“No Man’s life liberty or property is safe while the legislature is in session”.

- attributed to NY State Judge Gideon Tucker



Thursday, August 20, 2009

Charles Murray On The Evils of Tax Withholding

Charles Murray wrote a wonderful editorial in last Thursday's Wall Street Journal, entitled "Tax Withholding Is Bad for Democracy."

Murray provides a lot of interesting and compelling statistics. Among them,

"Turn to the bottom three-quarters of the families who filed income tax returns in 2007—not just low-income families, but everybody with family incomes below $66,500. That 75% of families paid just 13% of all personal income taxes. Scott Hodge of the Tax Foundation has recast these numbers in terms of a single, stunning statistic: The top 1% of American households pay more in federal taxes than the bottom 95% combined.

My point is not that the rich are being bled dry. The taxes paid by families in the top 1% amounted to 22% of their adjusted gross income, not a confiscatory rate. The issue is that it is inherently problematic to have a democracy in which a third of filers pay no personal income tax at all (another datum from the IRS), and the entire bottom half of filers, meaning those with adjusted gross incomes below $33,000, have an average tax rate of just 3%.

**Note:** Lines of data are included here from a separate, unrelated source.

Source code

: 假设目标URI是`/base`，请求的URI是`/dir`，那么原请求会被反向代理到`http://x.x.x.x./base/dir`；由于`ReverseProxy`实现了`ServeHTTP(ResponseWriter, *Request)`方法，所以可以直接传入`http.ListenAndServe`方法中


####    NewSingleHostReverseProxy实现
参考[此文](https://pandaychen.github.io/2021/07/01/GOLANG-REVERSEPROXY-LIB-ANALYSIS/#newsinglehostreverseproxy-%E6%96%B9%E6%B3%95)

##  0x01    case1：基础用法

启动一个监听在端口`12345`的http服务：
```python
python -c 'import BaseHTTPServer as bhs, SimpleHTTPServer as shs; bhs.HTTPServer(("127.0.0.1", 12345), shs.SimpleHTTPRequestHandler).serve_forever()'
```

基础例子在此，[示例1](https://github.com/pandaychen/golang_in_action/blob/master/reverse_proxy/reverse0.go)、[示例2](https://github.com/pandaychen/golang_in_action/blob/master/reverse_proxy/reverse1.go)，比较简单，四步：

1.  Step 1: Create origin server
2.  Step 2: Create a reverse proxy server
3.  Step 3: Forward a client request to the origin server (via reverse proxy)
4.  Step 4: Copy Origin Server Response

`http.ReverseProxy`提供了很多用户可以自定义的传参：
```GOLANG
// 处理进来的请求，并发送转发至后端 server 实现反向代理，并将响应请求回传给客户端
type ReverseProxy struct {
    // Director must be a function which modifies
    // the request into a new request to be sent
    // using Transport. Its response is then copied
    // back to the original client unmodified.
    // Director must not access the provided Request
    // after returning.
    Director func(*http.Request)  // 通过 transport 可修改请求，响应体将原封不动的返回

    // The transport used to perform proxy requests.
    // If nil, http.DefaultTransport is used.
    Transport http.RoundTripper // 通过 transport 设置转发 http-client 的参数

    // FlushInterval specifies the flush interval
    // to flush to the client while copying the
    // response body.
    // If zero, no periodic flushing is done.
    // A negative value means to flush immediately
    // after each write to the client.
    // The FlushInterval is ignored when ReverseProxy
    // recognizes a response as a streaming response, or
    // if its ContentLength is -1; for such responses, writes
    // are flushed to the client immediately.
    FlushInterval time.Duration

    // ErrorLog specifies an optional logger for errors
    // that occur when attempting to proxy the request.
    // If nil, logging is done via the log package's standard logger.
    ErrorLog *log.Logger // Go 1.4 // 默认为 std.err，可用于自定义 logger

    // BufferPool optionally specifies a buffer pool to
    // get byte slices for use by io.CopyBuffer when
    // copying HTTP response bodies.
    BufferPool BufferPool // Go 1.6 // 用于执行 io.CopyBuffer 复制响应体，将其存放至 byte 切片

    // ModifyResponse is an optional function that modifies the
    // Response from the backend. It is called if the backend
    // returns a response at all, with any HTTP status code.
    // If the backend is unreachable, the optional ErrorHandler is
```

This deforms the behavior of everyone—the voters who think they aren't paying for Congress's latest bright idea, the politicians who know that promising new programs will always be a winning political strategy with the majority of taxpayers who don't think they have to pay for them, and the wealthy who know that the only way to get politicians to refrain from that strategy is to buy them off."

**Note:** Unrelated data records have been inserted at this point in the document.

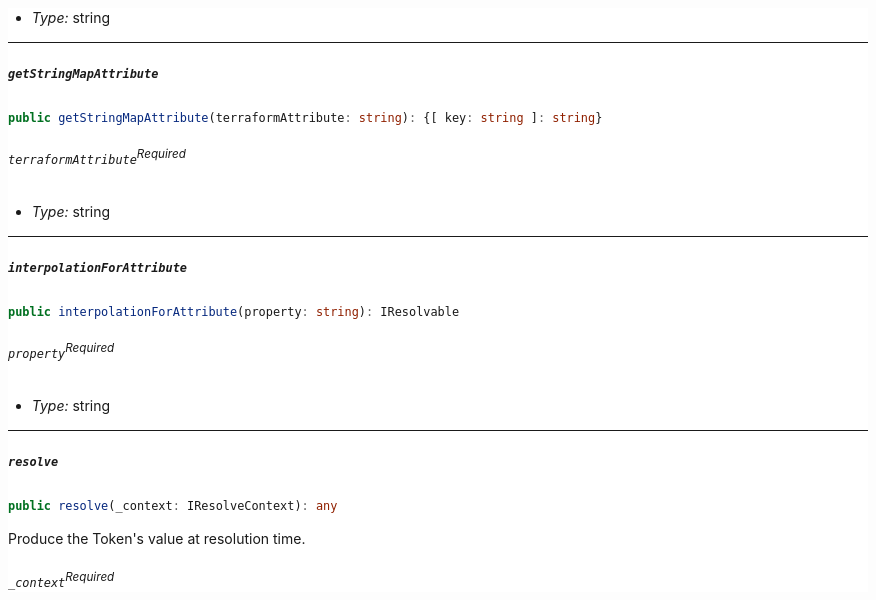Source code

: - *Type:* string

---

##### `getStringMapAttribute` <a name="getStringMapAttribute" id="rhizo-co-terraform-provider-oci.dataOciOsManagementHubManagedInstanceInstalledWindowsUpdates.DataOciOsManagementHubManagedInstanceInstalledWindowsUpdatesFilterOutputReference.getStringMapAttribute"></a>

```typescript
public getStringMapAttribute(terraformAttribute: string): {[ key: string ]: string}
```

###### `terraformAttribute`<sup>Required</sup> <a name="terraformAttribute" id="rhizo-co-terraform-provider-oci.dataOciOsManagementHubManagedInstanceInstalledWindowsUpdates.DataOciOsManagementHubManagedInstanceInstalledWindowsUpdatesFilterOutputReference.getStringMapAttribute.parameter.terraformAttribute"></a>

- *Type:* string

---

##### `interpolationForAttribute` <a name="interpolationForAttribute" id="rhizo-co-terraform-provider-oci.dataOciOsManagementHubManagedInstanceInstalledWindowsUpdates.DataOciOsManagementHubManagedInstanceInstalledWindowsUpdatesFilterOutputReference.interpolationForAttribute"></a>

```typescript
public interpolationForAttribute(property: string): IResolvable
```

###### `property`<sup>Required</sup> <a name="property" id="rhizo-co-terraform-provider-oci.dataOciOsManagementHubManagedInstanceInstalledWindowsUpdates.DataOciOsManagementHubManagedInstanceInstalledWindowsUpdatesFilterOutputReference.interpolationForAttribute.parameter.property"></a>

- *Type:* string

---

##### `resolve` <a name="resolve" id="rhizo-co-terraform-provider-oci.dataOciOsManagementHubManagedInstanceInstalledWindowsUpdates.DataOciOsManagementHubManagedInstanceInstalledWindowsUpdatesFilterOutputReference.resolve"></a>

```typescript
public resolve(_context: IResolveContext): any
```

Produce the Token's value at resolution time.

###### `_context`<sup>Required</sup> <a name="_context" id="rhizo-co-terraform-provider-oci.dataOciOsManagementHubManagedInstanceInstalledWindowsUpdates.DataOciOsManagementHubManagedInstanceInstalledWindowsUpdatesFilterOutputReference.resolve.parameter._context"></a>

Murray is correct, of course. It's not so much the tax rate on higher-earnings, as it is the existence of a large number (i.e., those that cause the so-called "tipping point" to be reached) of voters who don't think more government costs them anything.

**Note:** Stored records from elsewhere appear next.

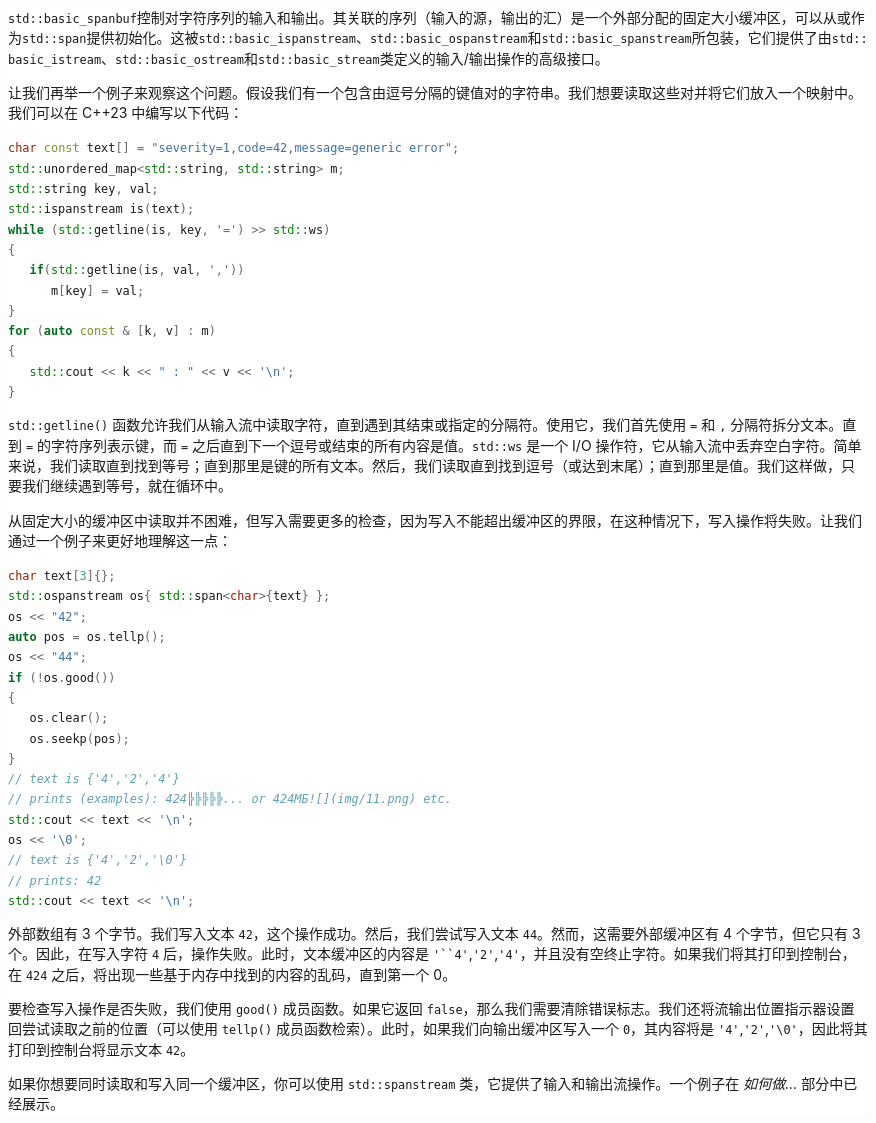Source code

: `std::basic_spanbuf`控制对字符序列的输入和输出。其关联的序列（输入的源，输出的汇）是一个外部分配的固定大小缓冲区，可以从或作为`std::span`提供初始化。这被`std::basic_ispanstream`、`std::basic_ospanstream`和`std::basic_spanstream`所包装，它们提供了由`std::basic_istream`、`std::basic_ostream`和`std::basic_stream`类定义的输入/输出操作的高级接口。

让我们再举一个例子来观察这个问题。假设我们有一个包含由逗号分隔的键值对的字符串。我们想要读取这些对并将它们放入一个映射中。我们可以在 C++23 中编写以下代码：

```cpp
char const text[] = "severity=1,code=42,message=generic error";
std::unordered_map<std::string, std::string> m;
std::string key, val;
std::ispanstream is(text);
while (std::getline(is, key, '=') >> std::ws)
{
   if(std::getline(is, val, ','))
      m[key] = val;
}
for (auto const & [k, v] : m)
{
   std::cout << k << " : " << v << '\n';
} 
```

`std::getline()` 函数允许我们从输入流中读取字符，直到遇到其结束或指定的分隔符。使用它，我们首先使用 `=` 和 `,` 分隔符拆分文本。直到 `=` 的字符序列表示键，而 `=` 之后直到下一个逗号或结束的所有内容是值。`std::ws` 是一个 I/O 操作符，它从输入流中丢弃空白字符。简单来说，我们读取直到找到等号；直到那里是键的所有文本。然后，我们读取直到找到逗号（或达到末尾）；直到那里是值。我们这样做，只要我们继续遇到等号，就在循环中。

从固定大小的缓冲区中读取并不困难，但写入需要更多的检查，因为写入不能超出缓冲区的界限，在这种情况下，写入操作将失败。让我们通过一个例子来更好地理解这一点：

```cpp
char text[3]{};
std::ospanstream os{ std::span<char>{text} };
os << "42";
auto pos = os.tellp();
os << "44";
if (!os.good())
{
   os.clear();
   os.seekp(pos);
}
// text is {'4','2','4'}
// prints (examples): 424╠╠╠╠╠... or 424MƂ![](img/11.png) etc.
std::cout << text << '\n';
os << '\0';
// text is {'4','2','\0'}
// prints: 42
std::cout << text << '\n'; 
```

外部数组有 3 个字节。我们写入文本 `42`，这个操作成功。然后，我们尝试写入文本 `44`。然而，这需要外部缓冲区有 4 个字节，但它只有 3 个。因此，在写入字符 `4` 后，操作失败。此时，文本缓冲区的内容是 `'``4'`,`'2'`,`'4'`，并且没有空终止字符。如果我们将其打印到控制台，在 `424` 之后，将出现一些基于内存中找到的内容的乱码，直到第一个 0。

要检查写入操作是否失败，我们使用 `good()` 成员函数。如果它返回 `false`，那么我们需要清除错误标志。我们还将流输出位置指示器设置回尝试读取之前的位置（可以使用 `tellp()` 成员函数检索）。此时，如果我们向输出缓冲区写入一个 `0`，其内容将是 `'4'`,`'2'`,`'\0'`，因此将其打印到控制台将显示文本 `42`。

如果你想要同时读取和写入同一个缓冲区，你可以使用 `std::spanstream` 类，它提供了输入和输出流操作。一个例子在 *如何做…* 部分中已经展示。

Murray offers two simple ideas by way of solving this mess,

"For once, we face a problem with a solution that costs nothing. Most families who pay little or no personal income taxes are paying Social Security and Medicare taxes. All we need to do is make an accounting change, no longer pretending that payroll taxes are sequestered in trust funds.

Fold payroll taxes into the personal tax code, adjusting the rules so that everyone still pays the same total, but the tax bill shows up on the 1040. Doing so will tell everyone the truth: Their payroll taxes are being used to pay whatever bills the federal government brings upon itself, among which are the costs of Social Security and Medicare.


The finishing touch is to make sure that people understand how much they are paying, which is presently obscured by withholding at the workplace. End withholding, and require everybody to do what millions of Americans already do: write checks for estimated taxes four times a year."

Murray does something that I've seen nobody else do. He observes, and states, the truth- that Social Security is a shell game, in which taxes buy government IOUs, so that the net result is that the "program" doesn't really have any sequestered assets of its own. It's really just another tax program, the payments from which go into the general Treasury fund, though indirectly, through the purchase of that department's instruments.

Second, Murray touches on a point that only my late father, to my personal knowledge, understood. As a youth, I listened to him lecture my brother and I on how FDR had stripped from every citizen their right to not pay taxes. Further, he turned reality upside down by slowly, over decades, teaching people to want a big refund, rather than owe the government money. Since it's your money, overpaying all year is wrong and foolish. But Roosevelt conned Americans into thinking they are fortunate to get their own money back after April 15th.

Murray is spot on when he insists that only by making every taxpayer write four quarterly checks for their taxes, including FICA, will we ever bring home the true, large scale of governmental cost to each voter and taxpayer.

Clearly, this Congress and administration won't even consider these ideas. Maybe a new Republican President and Congress will.

Let's hope so, because I believe time is running out for America to recover its fiscal rectitude.